Hrain Biotechnology Co. Ltd., Shanghai, China.
Front Pharmacol. 2025 Mar 17;16:1515555. doi: 10.3389/fphar.2025.1515555. eCollection 2025.
Over the past few decades, the landscape for multiple myeloma (MM) therapy has significantly advanced, largely due to the approval and introduction of new-generation proteasome inhibitors (PIs) and immunomodulatory drugs (IMiDs). Despite these advancements, MM remains incurable. In March 2021, the U.S. FDA approved the chimeric antigen receptor T-cell (CAR-T) therapy idecabtagene vicleucel (ide-cel) for relapsed/refractory multiple myeloma (R/R MM), heralding the advent of cellular therapies for R/R MM. However, due to factors such as the downregulation or loss of tumor antigen expression, T-cell exhaustion, and the influence of the tumor immune microenvironment, most R/R MM patients inevitably experience relapse following CAR-T cell therapy. Consequently, salvage therapy in the post-CAR-T setting has emerged as a critical area of research. This review discusses the potential factors leading to CAR-T therapy failure in R/R MM patients and discusses subsequent salvage therapeutic strategies, offering recommendations for addressing treatment failure in this context.

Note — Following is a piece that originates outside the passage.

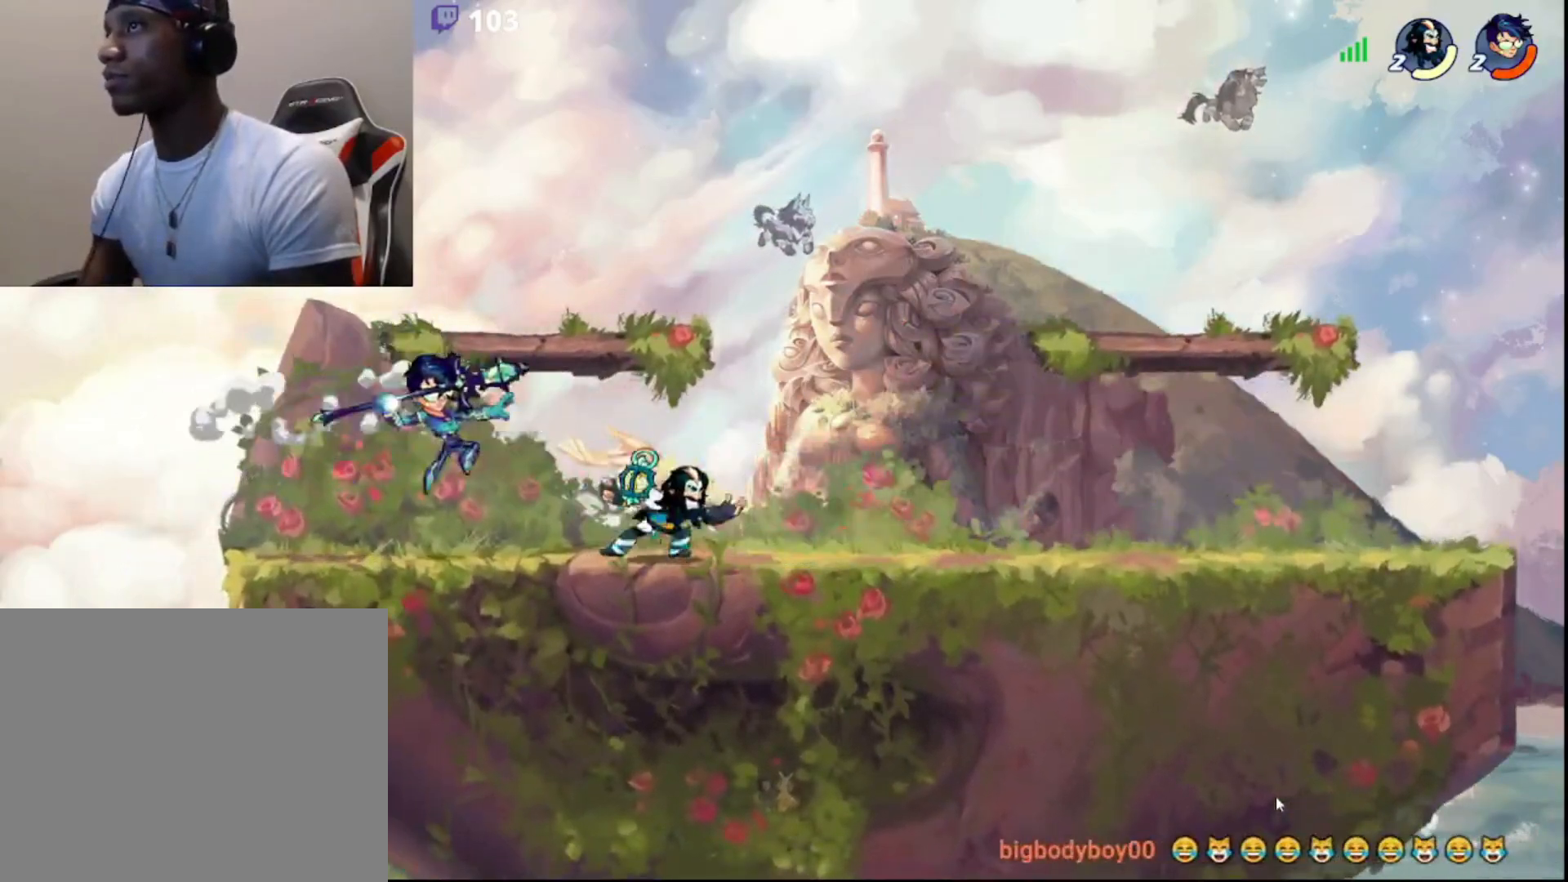
{"buttons": [], "left_stick": "left", "right_stick": "center", "events": [[333, "left_stick", "center"], [483, "left_stick", "left"]]}
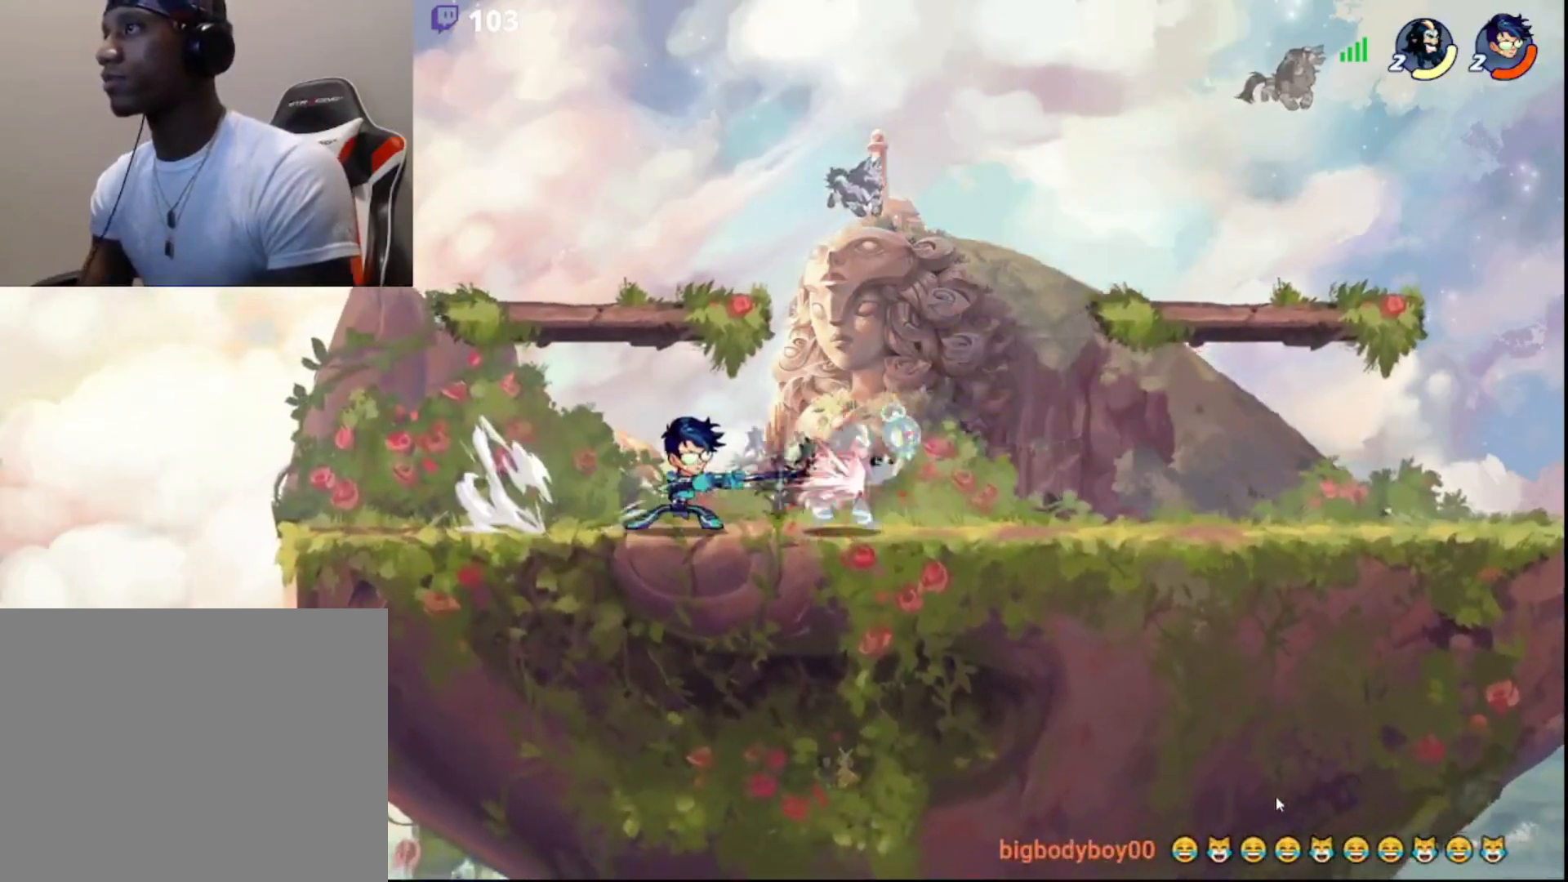
{"buttons": [], "left_stick": "center", "right_stick": "center", "events": [[17, "CIRCLE", "down"], [100, "CIRCLE", "up"], [183, "left_stick", "down-right"], [300, "left_stick", "center"]]}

在过去几十年里,多发性骨髓瘤(MM)的治疗格局有了显著进展,这在很大程度上得益于新一代蛋白酶体抑制剂(PIs)和免疫调节药物(IMiDs)的获批和应用。尽管有这些进展,MM仍然无法治愈。2021年3月,美国食品药品监督管理局(FDA)批准嵌合抗原受体T细胞(CAR-T)疗法idecabtagene vicleucel(ide-cel)用于复发/难治性多发性骨髓瘤(R/R MM),这标志着R/R MM细胞疗法的到来。然而,由于肿瘤抗原表达下调或缺失、T细胞耗竭以及肿瘤免疫微环境的影响等因素,大多数R/R MM患者在接受CAR-T细胞治疗后不可避免地会复发。因此,CAR-T治疗后的挽救治疗已成为一个关键的研究领域。本综述讨论了导致R/R MM患者CAR-T治疗失败的潜在因素,并探讨了后续的挽救治疗策略,为解决这一背景下的治疗失败问题提供建议。